**WHAT IS EXPECTED:**
Search the data for the string "profiles" and copy each line in which it appears.

* * *

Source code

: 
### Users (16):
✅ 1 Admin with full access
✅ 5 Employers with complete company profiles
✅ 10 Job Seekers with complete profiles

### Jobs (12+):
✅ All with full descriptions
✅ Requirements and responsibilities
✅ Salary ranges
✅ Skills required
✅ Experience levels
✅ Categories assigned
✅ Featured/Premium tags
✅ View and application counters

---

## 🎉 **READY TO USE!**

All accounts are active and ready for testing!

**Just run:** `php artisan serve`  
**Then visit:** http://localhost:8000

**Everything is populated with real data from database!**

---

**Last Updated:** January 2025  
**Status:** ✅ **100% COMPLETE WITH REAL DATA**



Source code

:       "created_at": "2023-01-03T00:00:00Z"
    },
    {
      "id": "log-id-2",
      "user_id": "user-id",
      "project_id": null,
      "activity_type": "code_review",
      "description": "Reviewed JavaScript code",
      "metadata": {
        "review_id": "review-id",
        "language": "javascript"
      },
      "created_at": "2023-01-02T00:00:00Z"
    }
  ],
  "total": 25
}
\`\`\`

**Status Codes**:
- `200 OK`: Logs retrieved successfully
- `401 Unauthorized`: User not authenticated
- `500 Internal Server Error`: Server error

* * *

**RESPONSE:**
✅ 5 Employers with complete company profiles
✅ 10 Job Seekers with complete profiles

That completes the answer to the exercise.